• [Directions for this task] Whenever a line contains the string "Detect", copy it out of the entries.

• [Provided records]
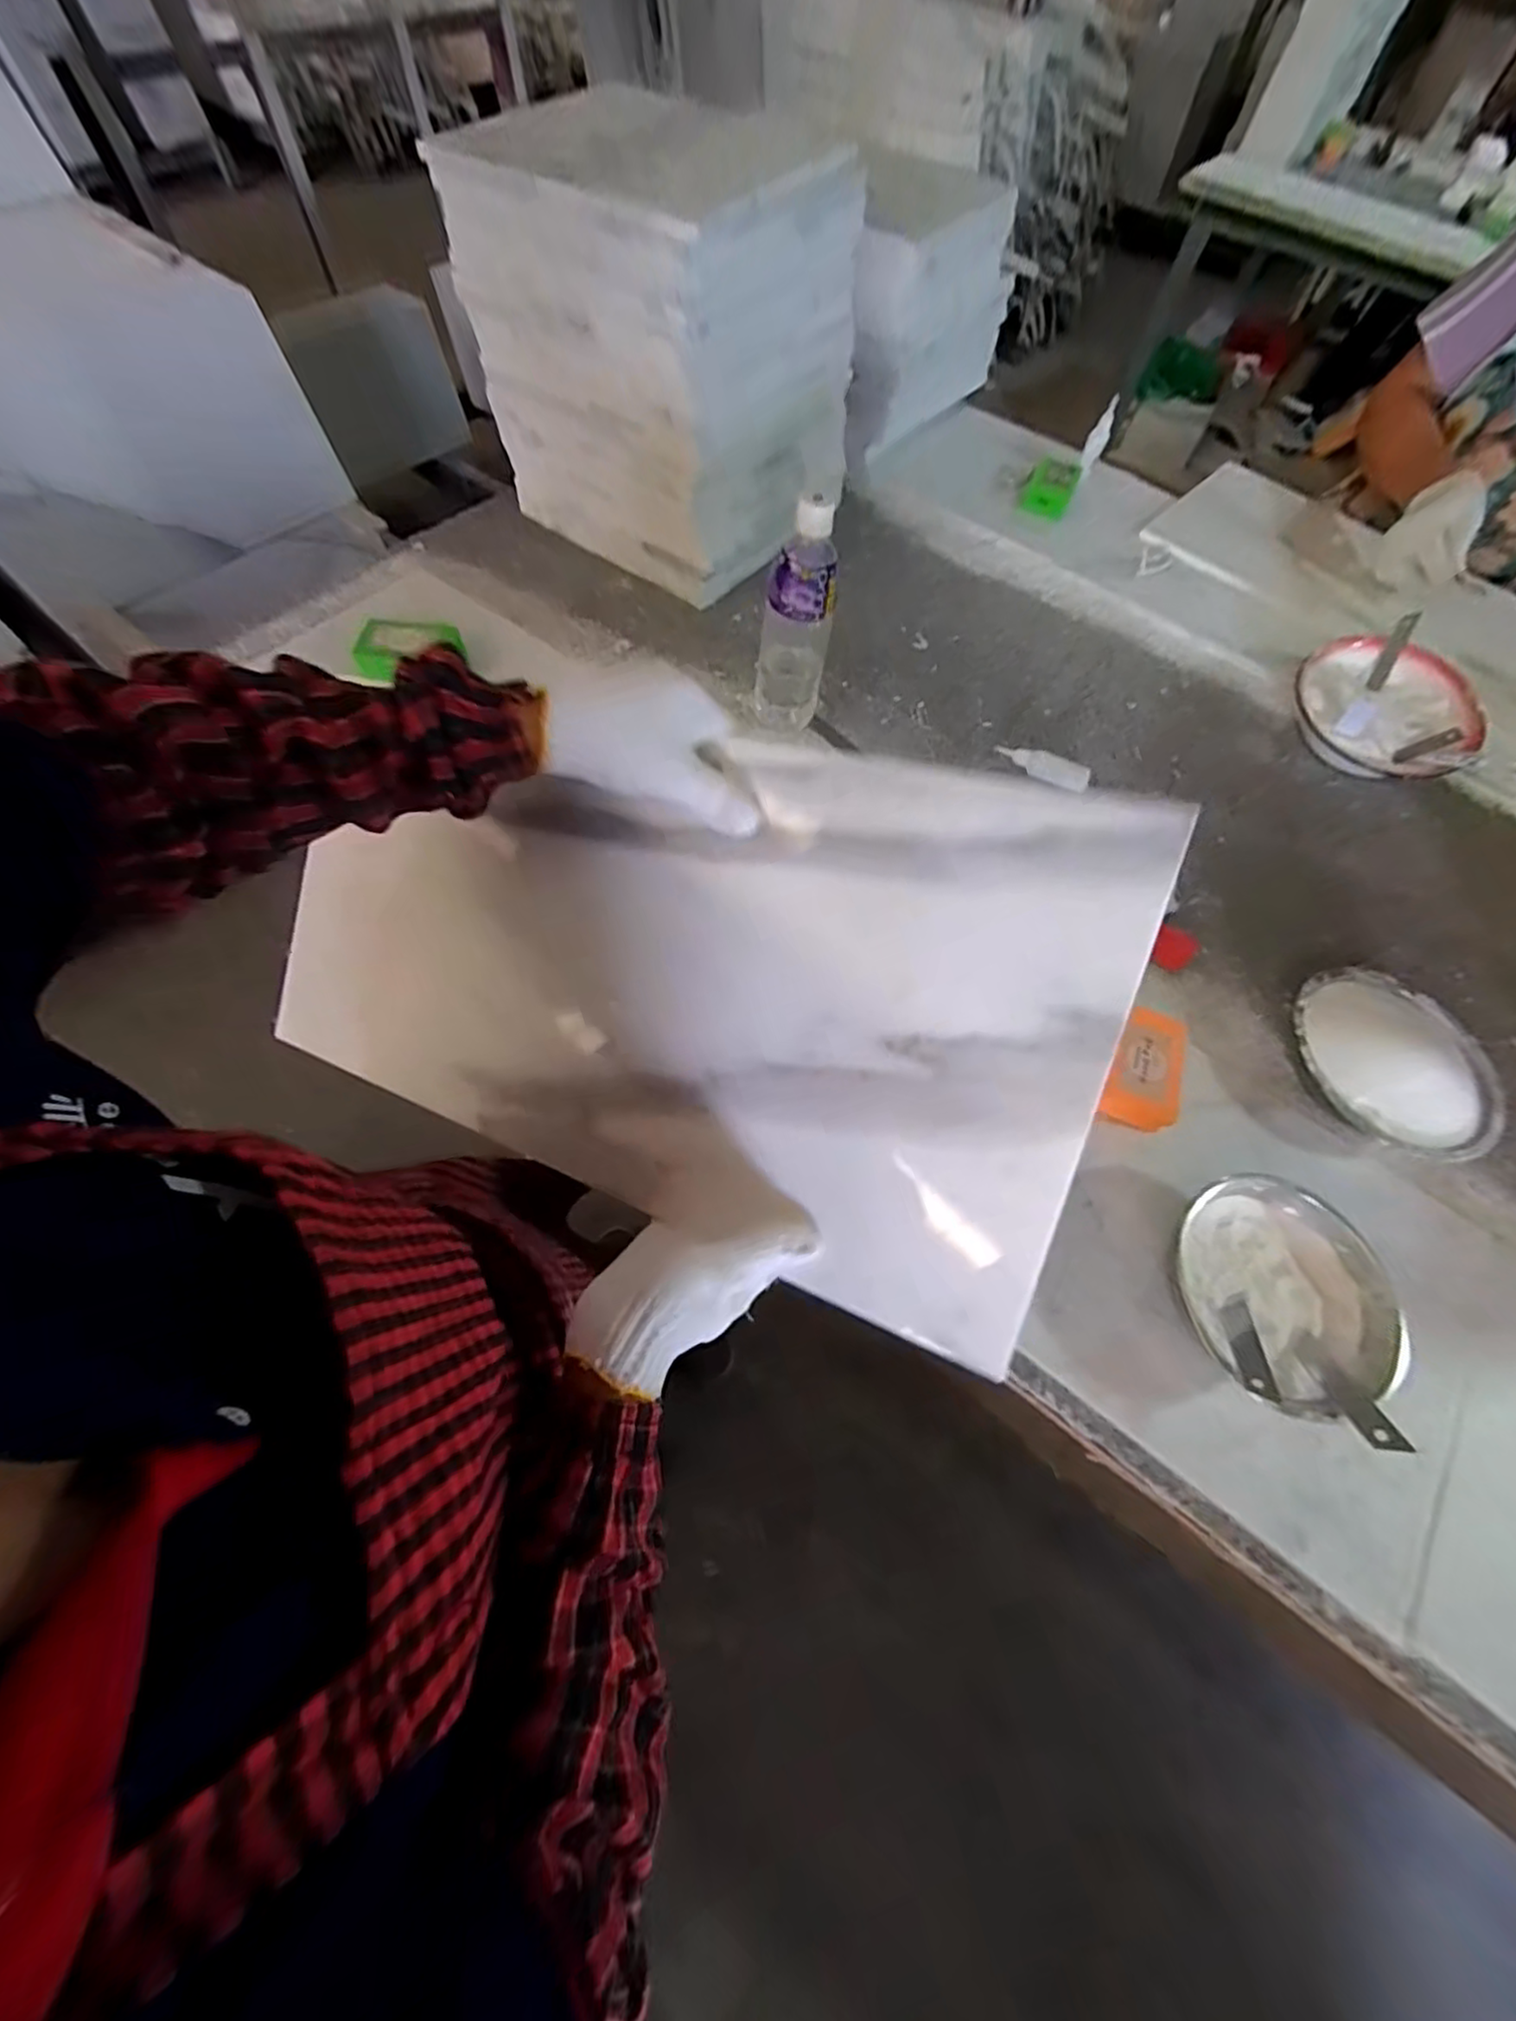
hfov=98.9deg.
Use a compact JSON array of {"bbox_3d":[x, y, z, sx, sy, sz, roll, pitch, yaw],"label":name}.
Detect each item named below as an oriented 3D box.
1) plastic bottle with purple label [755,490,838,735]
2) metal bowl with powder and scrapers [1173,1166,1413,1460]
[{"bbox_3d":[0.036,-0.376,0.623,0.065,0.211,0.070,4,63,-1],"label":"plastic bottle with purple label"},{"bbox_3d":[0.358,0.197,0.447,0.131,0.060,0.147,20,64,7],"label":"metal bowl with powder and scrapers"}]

--

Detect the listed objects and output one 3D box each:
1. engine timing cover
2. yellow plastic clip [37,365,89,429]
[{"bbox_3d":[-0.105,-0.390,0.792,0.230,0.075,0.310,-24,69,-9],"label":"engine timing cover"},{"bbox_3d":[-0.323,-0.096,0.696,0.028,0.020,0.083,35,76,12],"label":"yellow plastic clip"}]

• [Task output]
Detect each item named below as an oriented 3D box.
Detect the listed objects and output one 3D box each:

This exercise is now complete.